One of the reasons some farm equipment dealers have avoided expanding their business operations to other locations is the lack of management talent to effectively oversee the integration of the two business cultures.
“There are several challenges involved in trying to meld cultures,” says Shawn Skaggs, COO of Livingston Machinery. “The biggest challenge is having the right people in your existing business trained and ready to go to lead the people in the dealerships being acquired. Leadership sets the tone of the dealership and can answer questions from the perspective of your current company culture and that is huge when bringing in a new dealership.”
Skaggs emphasizes that this doesn’t mean the leaders he’s talking about have to be a store manager, but he insists, “They need to be in a position to lead, especially in customer facing situations.”
Another major challenge is training the new people on the acquiring dealership’s systems and processes, he says. “This is hard because whether you realize it or not, there are many processes in your business that everyone ‘just knows,’ but they’ve never been written down, and no one is going to think to teach them to new hires until it causes a problem, which is often not until you are in the middle of busy season.”
Livingston Machinery is a 6-store AGCO dealership group in Oklahoma and Texas. Its most recent acquisition was in February 2016 when it reached an agreement to purchase the ag division of Warren CAT.
Skaggs says the biggest mistakes the dealership has made in trying to transition new acquisitions usually center on people, and often they result from a lack of training for new managers.
“Sometimes these acquisitions are planned out for years and give you plenty of time to get people ready and sometimes they come along when you least expect them but are too good an opportunity to pass up,” he explains. “This is why it is always important to have backup managers trained in every department in every store. In addition to giving you a backup should the worst happen, it also gives you plenty of management candidates when you need them.”

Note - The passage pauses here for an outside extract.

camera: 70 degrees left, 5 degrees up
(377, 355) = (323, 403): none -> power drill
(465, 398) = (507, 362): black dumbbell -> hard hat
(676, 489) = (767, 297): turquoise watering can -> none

Leadership & Company Values
Skaggs says along with well trained management, at the heart of every successful transition is leadership. He describes the role of this person as one who can effectively demonstrate and convey the company culture and values. “It is also a good idea for the senior leadership of the company to get to know everyone in the new acquisition that they can and encourage them to call with questions,” adds Skaggs. “Anytime you can have influence in that new business, it is a good thing no matter how busy you are.”

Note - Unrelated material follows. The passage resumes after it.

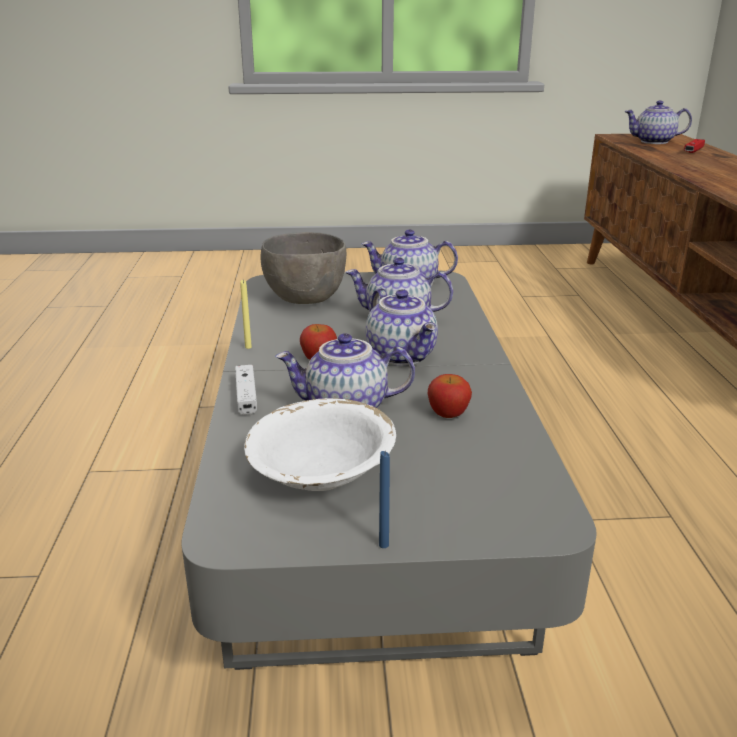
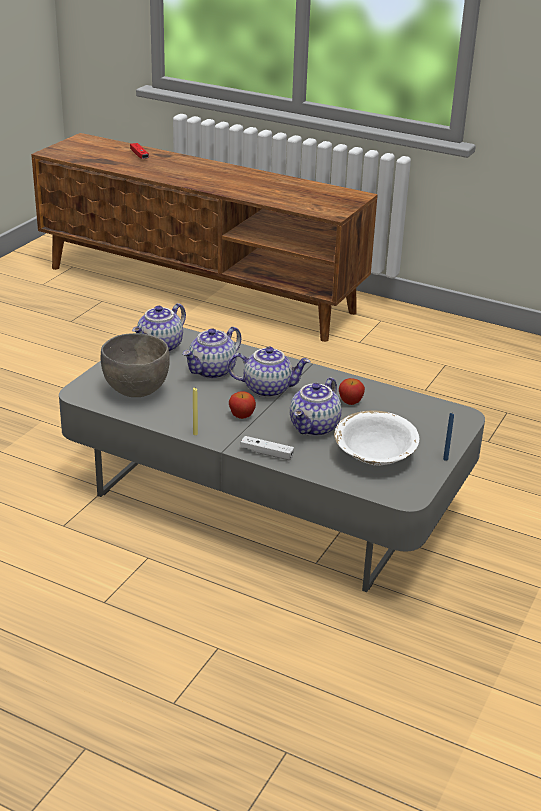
camera: 60 degrees left, 5 degrees up
(653, 142) = (93, 152): teapot -> none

Going hand in hand with effective leadership is clear communication of the company’s mission and the values required to live up to that mission. “They should be written down,” he says. “We hang them on a poster in each dealership.

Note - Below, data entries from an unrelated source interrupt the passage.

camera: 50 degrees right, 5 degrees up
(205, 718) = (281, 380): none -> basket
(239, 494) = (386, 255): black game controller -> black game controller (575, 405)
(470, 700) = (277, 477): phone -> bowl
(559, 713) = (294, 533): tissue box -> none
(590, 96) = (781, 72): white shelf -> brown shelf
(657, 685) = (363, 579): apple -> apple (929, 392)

“Something else that we should have done much sooner is to have our experienced people develop a Standard Operating Procedures Manual. It doesn’t have to be anything extravagant. Start by having them write down the top 10 things that they do most often, then split up the list among your experienced people to write the procedures,” Skaggs explains. “Having everyone invest an hour or so upfront doing this will save the company countless hours and dollars in the long run.”
Common Traps in Acquisitions
Another people mistake is hiring too many people to start, he says. “I hate to say it, but sometimes everyone who worked there before can’t be hired into the company. It may be because they are not a good cultural fit, but it may also be because the math for that level of staffing doesn’t work. Wages are your biggest expense in a dealership and they can break a dealer just like inventory can,” says Skaggs.
“You have determine beforehand what the correct staffing levels are based on projections, and stick to it. This is especially hard when you have new managers who think they need more help than they really do.”
Finally, he advises dealers contemplating an acquisition to not become a victim of what he calls “deal heat,” which often happens during the excitement of expanding.
“When making that acquisition, you often end up agreeing to things that hurt the new business instead of help it because you just want to get it finished and you are excited about the prospects. A good rule of thumb is that if you wouldn’t have considered doing it in your existing business, you shouldn’t consider it in the acquisition.”